The limitations of the narrative, thus defined, Chomsky called "manufacturing consent." These limitations establish the bandwidth of acceptable discourse. "Responsible" opinion-makers cannot venture outside these boundaries. In the case of Iraq, we have a playing field which has a right hand boundary defined by Bush's determination to keep pouring men and money into the middle of Iraq's disintegrating Hell. The left hand boundary is marked by Congress, which by a certain majority prefers to express its "disagreement" with Bush's ideas through "nonbinding resolutions," which is a way to do absolutely nothing while appearing to be powerful.

That's it. There's your government in action, and it makes you, really, somewhat more sympathetic to Chomsky, when you're done thinking about it, than when you began. You share his frustration and rage. Within this manufactured debate are certain "truths" which are considered self-evident, but which are not only not self-evident but are not true at all. These include the following illusions:

1. Iraq's "failure" would result from an American withdrawal.
2. The suspension of funding for the war would leave American troops helplessly trapped in Baghdad.
3. America's enemies would be emboldened by America's "defeat."

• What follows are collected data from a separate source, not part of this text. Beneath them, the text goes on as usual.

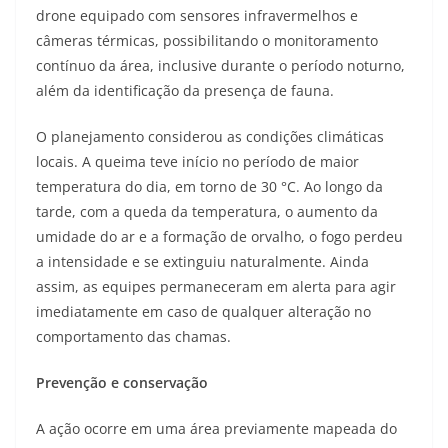
drone equipado com sensores infravermelhos e
câmeras térmicas, possibilitando o monitoramento
contínuo da área, inclusive durante o período noturno,
além da identificação da presença de fauna.
O planejamento considerou as condições climáticas
locais. A queima teve início no período de maior
temperatura do dia, em torno de 30 °C. Ao longo da
tarde, com a queda da temperatura, o aumento da
umidade do ar e a formação de orvalho, o fogo perdeu
a intensidade e se extinguiu naturalmente. Ainda
assim, as equipes permaneceram em alerta para agir
imediatamente em caso de qualquer alteração no
comportamento das chamas.
Prevenção e conservação
A ação ocorre em uma área previamente mapeada do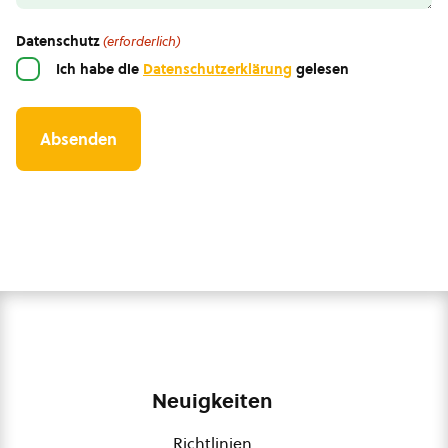
Datenschutz
(erforderlich)
Ich habe die
Datenschutzerklärung
gelesen
Neuigkeiten
Richtlinien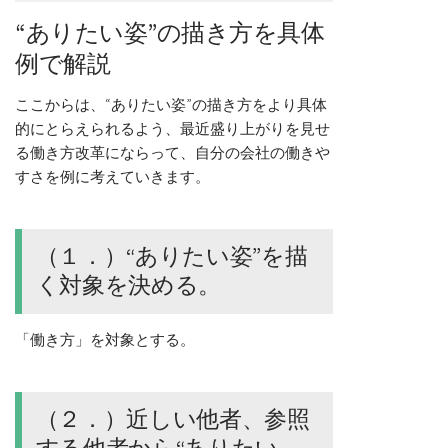
“ありたい姿”の描き方を具体
例で解説
ここからは、“ありたい姿”の描き方をより具体
的にとらえられるよう、最近盛り上がりを見せ
る働き方改革にならって、自分の会社の働きや
すさを例に考えていきます。
（１．）“ありたい姿”を描
く対象を決める。
「働き方」を対象とする。
（２．）近しい他者、参照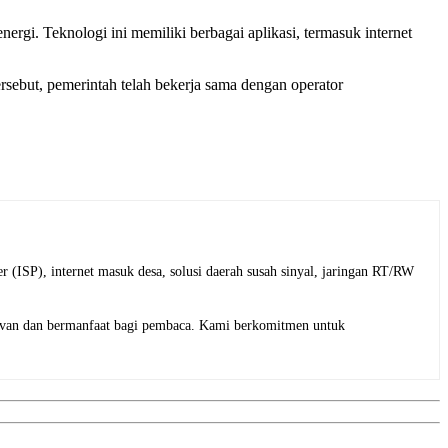
ergi. Teknologi ini memiliki berbagai aplikasi, termasuk internet
ebut, pemerintah telah bekerja sama dengan operator
 (ISP), internet masuk desa, solusi daerah susah sinyal, jaringan RT/RW
elevan dan bermanfaat bagi pembaca. Kami berkomitmen untuk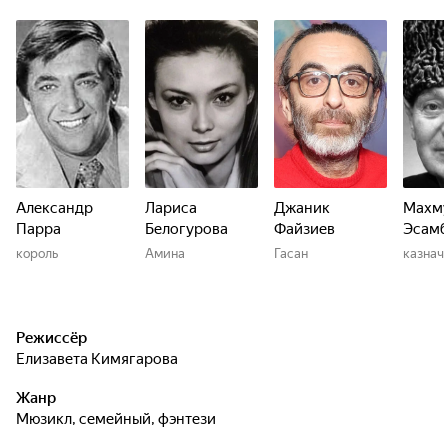
Александр
Лариса
Джаник
Махм
Парра
Белогурова
Файзиев
Эсамб
король
Амина
Гасан
казнач
Режиссёр
Елизавета Кимягарова
Жанр
мюзикл, семейный, фэнтези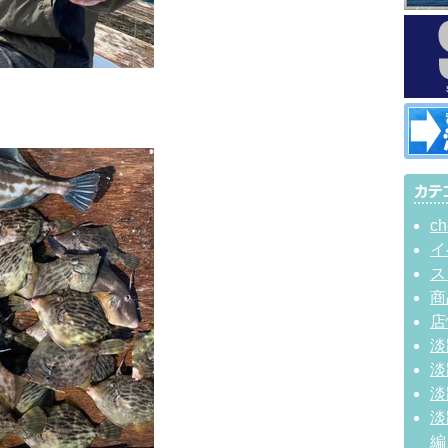
ch
イ
ス
商
店
淡
淡
淡
淡
編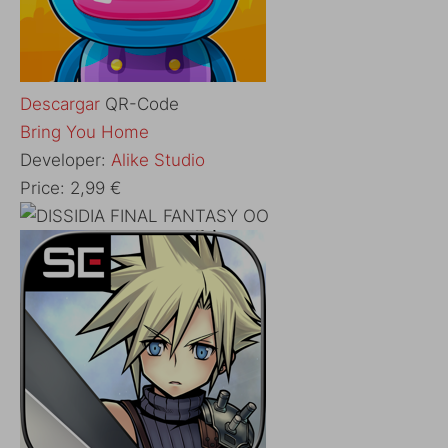
Descargar
QR-Code
‎Bring You Home
Developer:
Alike Studio
Price:
2,99 €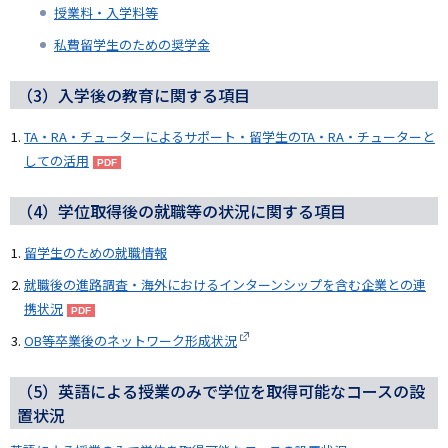
授業料・入学料等
私費留学生のための奨学金
（3）入学後の教育に関する項目
TA・RA・チューターによるサポート・留学生のTA・RA・チューターと
しての活用
（4）学位取得後の就職等の状況に関する項目
留学生のための就職情報
就職後の進路調査・海外におけるインターンシップを含む企業との連
携状況
OB等卒業後のネットワーク形成状況
（5）英語による授業のみで学位を取得可能なコースの設
置状況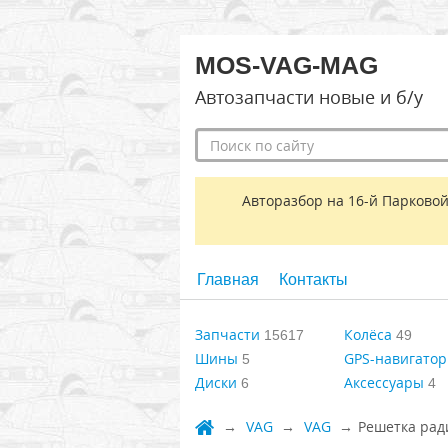
MOS-VAG-MAG
Автозапчасти новые и б/у
Авторазбор на 16-й Парковой
Главная
Контакты
Запчасти
Колёса
15617
49
Шины
GPS-навигато
5
Диски
Аксессуары
6
4
VAG
VAG
Решетка рад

These statements are all unequivocally false. They are used by both sides of the "debate" in order to avoid discussing reality. America's presence in Iraq at this point is solely to ensure disproportionate access to Iraq's huge oil reserves, and to satisy the insatiable desire of American business for the spoils of war. This, however, cannot be openly discussed, for it is the hidden agenda of the business conglomerations who control Congress, the President and the mass media.

The truth is that the disintegration of Iraq followed immediately from the overthrow of Saddam Hussein. It was a tripartite schism waiting to happen, and when Bush declared "Mission Accomplished!" he was almost right. Full accomplishment had to await the capture of Saddam, at which point the deal was done. Iraq as a coherent state was finished. It had "failed." This was not foreseen by the Bush Administration because they don't read books or understand history.

Cutting off funding for the war, which is Congress's clear and immediate responsibility, would not result in U.S. casualties. It would at first reduce them, then eliminate them altogether. The oft-repeated misrepresentation to the contrary, by the likes of La Diva, Mr. Mumbles and now Dianne Feinstein, is to create the impression that their pro-war proclivities (which serve, in Feinstein's case, her military contracting constituency in California) are in some way inevitable or the result of statesmanship. For the next two years, Bush has asked for $245 billion for the wars in Iraq and Afghanistan, above and beyond the basic Pentagon budget, for which he also asks an 11% increase. Say no to these supplements, Congress. Tell Bush he can use the Pentagon budget to extract the troops.

Finally, the Muslim world understands much better than the typical American viewer of "Survivor" or "American Idol" why Iraq disintegrated, because the Muslim world knows why sectarian violence exists in Iraq. The USA's persistence in believing that Iraq's factions can be held together by an army simply demonstrates that America is stupid, willfully ignorant, or completely corrupted by its lust for oil. Leaving Iraq would offer evidence that we learned something, and would tend to quell anti-American hostility caused by the presence of an occupying force.

A few Senators and Representatives who operate outside the boundaries of manufactured consent will point these things out (Bernie Sanders, Dennis Kucinich, Russ Feingold). They will not carry the day. Bush will escalate, the Congress will "disagree," and the war will go on, while the cash registers ring and the latest abduction in Aruba occupies center stage.